Sunday, January 15, 2012

Some things i love

...besides my family, friends and the Lord, good bread and cheese with a simple salad, a pretty walk, my bed and pillows (esp. with a good book or cookbook), the mouth of a horse and a bloodhound, warming my feet on someone's warm legs, early morning cuddles with my children, traveling to a new place, my husband's hugs, a carefree heart, soup and a movie on a cold day....besides all these - I love these things I recently bought.
Word press labels from my favorite online stationary store Felix Doolittle
you can customize them and use them for gifts, cards....
www.felixdoolittle.com
they come wrapped oh so adorably...

and these my sweet friend and i found at a cute old fashioned toy store in san francisco called paxton gate - valencia blvd between 18th-20th st.  you plant each little matchstick which has a seed in it - I bought for my children - wildflowers and herbs...
tomorrow - no school - we shall plant!

and how can i not blog about my beloved bakery in san francisco - Tartine - one of the things i definitely do love.  I brought a loaf home on the plane and recreated their croque monsieurs - yum!
                                       my favorite is the shiitake mushroom croque monsieur
                                                         melty, gooiness with a crispy crust

oh so good - tartine bread, a bechemel sauce (flour, milk, salt, pepper and nutmeg), shiitake mushrooms, sundried tomatoes and swiss/gruyere cheese!
Not a bad meal - meets all my favorites,

Sunday, January 8, 2012

expectations - what?

I am not going to be apologetic to myself for not keeping up with my blog - nope, not me.

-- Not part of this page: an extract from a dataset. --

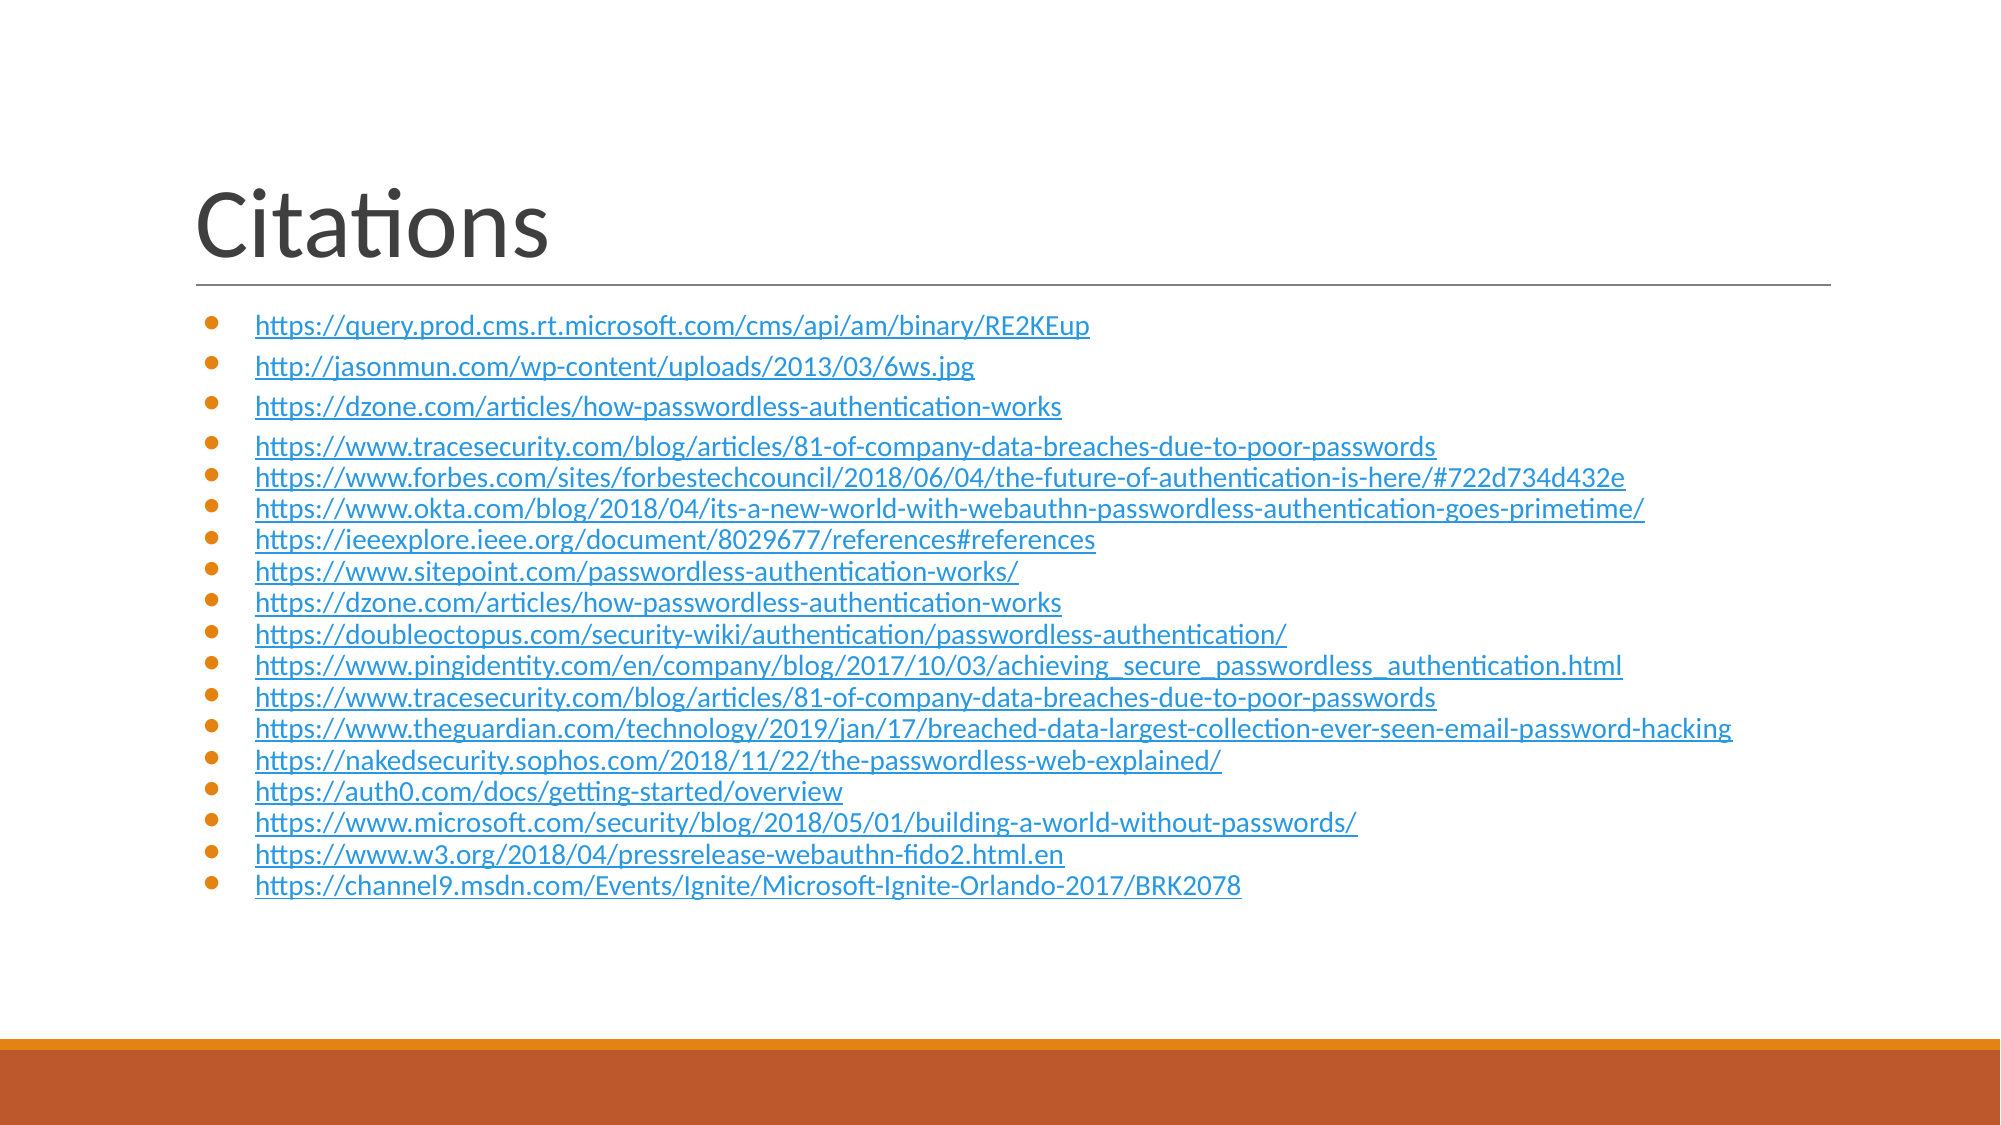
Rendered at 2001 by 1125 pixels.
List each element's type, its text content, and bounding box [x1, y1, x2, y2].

Just was walking from the barn up front and looking around the yard - the quiet in the air is relaxing me and I start to think about the scotty mcreary song i just heard in Hunny's car - a mom is telling the kids to wash their hands and faces for dinner and use inside voices, clean up the clothes on the floor, and close the doors quietly...then mom prays before they eat and thanks the Lord for slamming doors that remind her they are ALIVE, a hard working husband and dishes in the sink that remind her of money her husband is able to earn and food they are able to buy, kid's loud voices for their health and joy...oh and the song just makes me smile being thankful for so much when I have felt hard and pitiful this weekend.
Expectations of things I would like to get DONE, really I want to control something so i can feel better about chaos and time flying by and going Way to fast.   I lighten up when I can see the big picture.  Perspective.

As I write this I hear Hudson and Grace giggling and playing and i start to cringe as the volume goes up because i don't want Pea Olive to wake (control the holy spirit whispers gently) It's ok - relax.  Enjoy these giggles - right!  And there is that voice that haunts me many days and makes me feel fear ... "soon these days will be gone...enjoy it while it lasts" and then I feel panicky and want to cry... just read a great blog entry about this http://momastery.com/blog/?s=don%27t+carpe+diem&searchsubmit=

I think control and expectations are really 2 things i want to be aware of - I find myself weepy and frustrated when I lose control (I fall and hurt my neck, house is a disaster, kids get sick, they eat off the floor at a pizza parlor, projects piled up, expectations of what I want for my family, blah, blah, ahhhh).
If only i could keep perspective on what is most important - being thankful for it all - good and hard parts - and enjoy this breath i can take right now without sickness, the sun on me while i sit on this couch, the quiet of today and my napping husband next to me.  He has his priorities straight ;)  i think i will join him.